The advice Kali gives El about ‘anger makes you stronger’. Every genre trope suggests that advice should turn out to be bad, and really it’s love for her friends that makes her stronger. But that’s the one goddamn trope they don’t use, and it’s the one which would have added something to the story.
The ‘but will evil return’ final shot for this season just felt forced and cheap.”Ooo the upside-down is still there!” Yeah, we know. That’s not the point. The door was closed. The threat is over. Reminding us that the dimension is still there is meaningless, just cheap sequel bait.

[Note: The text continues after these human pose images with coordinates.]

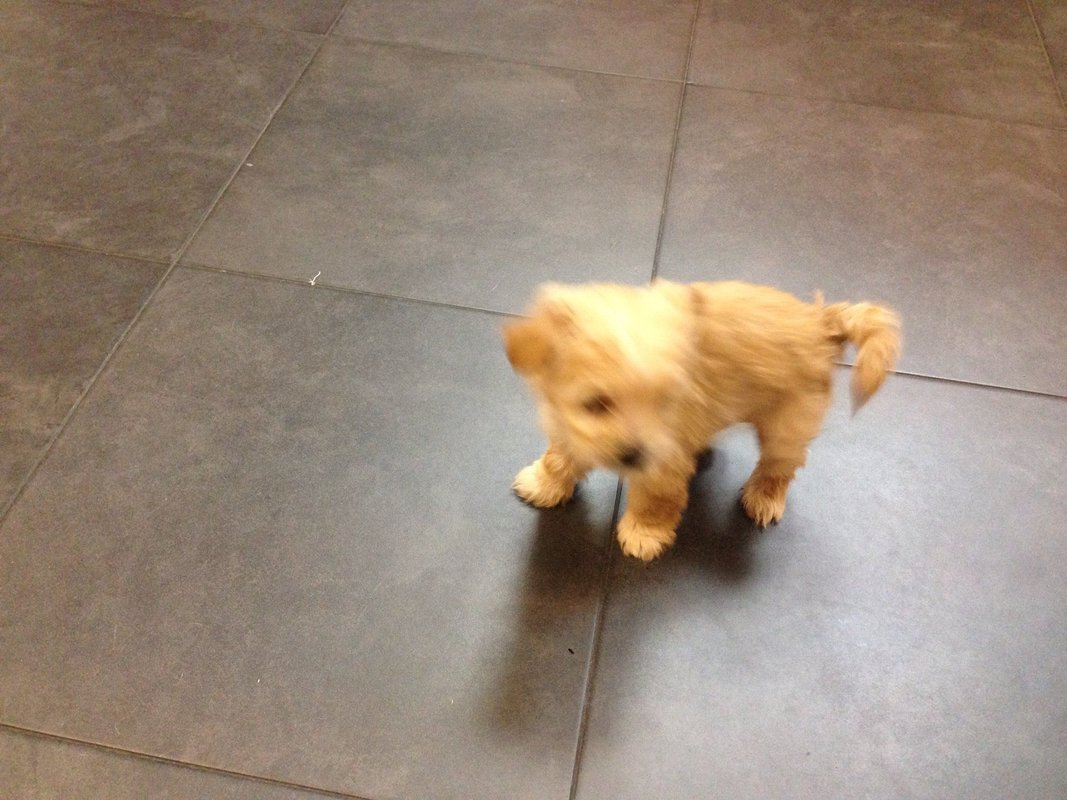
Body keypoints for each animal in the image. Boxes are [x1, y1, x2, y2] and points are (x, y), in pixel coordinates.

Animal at [503, 280, 900, 561]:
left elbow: (656, 498)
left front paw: (644, 533)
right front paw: (545, 482)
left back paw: (763, 496)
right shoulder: (569, 425)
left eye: (665, 403)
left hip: (788, 424)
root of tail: (821, 322)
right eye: (596, 404)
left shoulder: (666, 460)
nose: (634, 456)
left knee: (781, 464)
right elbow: (560, 455)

Overall, there were enough moments and elements I enjoyed to keep coming back. I liked El’s relationship with her sister (even if it was just a whole bunch of toxic tropes). I liked Hopper and Joyce’s relationship. I liked Steve’s character arc, such as it was. I liked Max. I was interested to see how the various threats would resolve themselves. But considering what changed between season 1 and 2, if there’s a 3rd season I won’t be watching it. This is Hollywood tropes dressed up in Indie pretensions and pop-culture references in the hopes we won’t notice it’s the same toxic bullshit about how much women need a man that we’ve seen a million times before. Well sorry Duffer Brothers, but the fancy set dressing isn’t enough to hide the fact this show is predictable as hell in all the wrong ways.